We stayed at Hotel Icefiord, which may not be as highly rated as Hotel Arctic, but it is closer to several famous hiking trails in Ilulissat and is also close to shops and restaurants in town, so we felt it was a better choice. The hotel sent a car to pick us up, and even before we entered the hotel, I couldn’t wait to take a few photos behind the hotel.
It was already past lunchtime, but the hotel restaurant still had a small selection of dishes available. While waiting for the food, I went for a walk around the area. One of the characteristic features of guesthouses in Greenland are the brightly colored small houses. As I walked south from the hotel, I saw many of these houses built along the coast, and I took a photo of one of them by the roadside.
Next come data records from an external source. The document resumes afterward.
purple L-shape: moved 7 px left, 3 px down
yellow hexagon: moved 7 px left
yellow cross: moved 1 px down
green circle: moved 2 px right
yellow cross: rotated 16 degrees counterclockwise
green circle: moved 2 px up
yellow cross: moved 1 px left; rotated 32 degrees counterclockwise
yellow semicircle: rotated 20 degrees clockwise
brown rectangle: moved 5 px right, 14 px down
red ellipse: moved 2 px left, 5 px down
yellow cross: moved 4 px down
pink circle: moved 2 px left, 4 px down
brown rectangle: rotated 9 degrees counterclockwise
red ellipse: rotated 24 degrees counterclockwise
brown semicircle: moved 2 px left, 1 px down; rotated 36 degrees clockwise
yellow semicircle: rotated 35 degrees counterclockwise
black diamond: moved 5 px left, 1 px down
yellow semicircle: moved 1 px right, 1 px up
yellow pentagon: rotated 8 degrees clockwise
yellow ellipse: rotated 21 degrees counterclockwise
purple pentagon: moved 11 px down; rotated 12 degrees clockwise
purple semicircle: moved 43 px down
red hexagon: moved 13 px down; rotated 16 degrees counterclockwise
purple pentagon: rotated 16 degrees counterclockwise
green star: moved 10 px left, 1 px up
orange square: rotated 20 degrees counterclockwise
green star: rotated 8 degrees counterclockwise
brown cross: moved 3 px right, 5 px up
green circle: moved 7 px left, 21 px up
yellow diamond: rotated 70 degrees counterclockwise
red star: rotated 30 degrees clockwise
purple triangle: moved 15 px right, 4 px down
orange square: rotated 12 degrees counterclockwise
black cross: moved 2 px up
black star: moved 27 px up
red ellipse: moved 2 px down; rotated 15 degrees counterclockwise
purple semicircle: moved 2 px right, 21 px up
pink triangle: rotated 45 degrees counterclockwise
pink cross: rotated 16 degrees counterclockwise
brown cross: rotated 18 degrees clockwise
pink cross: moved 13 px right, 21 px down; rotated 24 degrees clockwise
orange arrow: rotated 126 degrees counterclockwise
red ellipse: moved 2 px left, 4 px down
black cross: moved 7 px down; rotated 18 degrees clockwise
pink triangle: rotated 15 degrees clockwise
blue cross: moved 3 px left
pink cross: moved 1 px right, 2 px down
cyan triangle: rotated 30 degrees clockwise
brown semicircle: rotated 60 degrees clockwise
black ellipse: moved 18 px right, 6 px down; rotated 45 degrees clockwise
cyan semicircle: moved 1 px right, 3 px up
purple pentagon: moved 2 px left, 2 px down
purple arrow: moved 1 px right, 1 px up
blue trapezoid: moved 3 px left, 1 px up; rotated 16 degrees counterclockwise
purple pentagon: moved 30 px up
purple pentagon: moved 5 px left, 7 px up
In the foreground were wildflowers, while in the distance there were icebergs floating in the bay.
It was unexpected that the food options at the hotel was quite nice. One set included fried cod and shrimp, while the other had smoked fish, lamb, and deer meat. Holding a glass of wine, walking along the wooden walkway outside the door, we could go all the way to the cliff by the sea. Although the sea breeze was chilly, the sunshine felt warm on our skin, and the boundless beautiful scenery was right in front of us.
Ilulissat is located on the west coast of Greenland and, while not the capital, it is the most famous city in Greenland. This is mainly due to the nearby icefjord being designated a UNESCO World Heritage site in 2004. Ilulissat means “icebergs” in Greenlandic. Humans have inhabited Ilulissat for over 4,000 years, relying on fishing and hunting for their livelihoods. In recent decades, tourism has gradually become the main industry in the area.
In the afternoon, we took a walk along the sea on one side of the small town. Ilulissat is located at the deepest point of Disko Bay. There are many small towns around Disko Bay, some of which may only be called settlements, and residents travel between these cities by boat. Once out of the city, there are no roads between the cities of Greenland. There is a Zion Church facing the bay. The church was built in 1779 and is one of the oldest churches in Greenland, and also the most photogenic place in Ilulissat. In addition, we visited a small museum near the church.
It is late June, the warmest season in Ilulissat, and the city is full of wildflowers in various colors, mostly red, yellow, and white. The most striking one is the cotton grass, also known as the Cotton Grass. Its flower is a white fluffy ball, mainly grown in the cold regions of the Northern Hemisphere, and grows low in clusters, making it quite distinctive.
The dinner at the hotel was very sumptuous, with fresh and beautifully cooked seafood. However, the day’s activities were not over yet. Ilulissat is located 300 kilometers inside the Arctic Circle, and at the end of June, it is the polar day in the northern hemisphere, with no sunset. Our tour has just begun.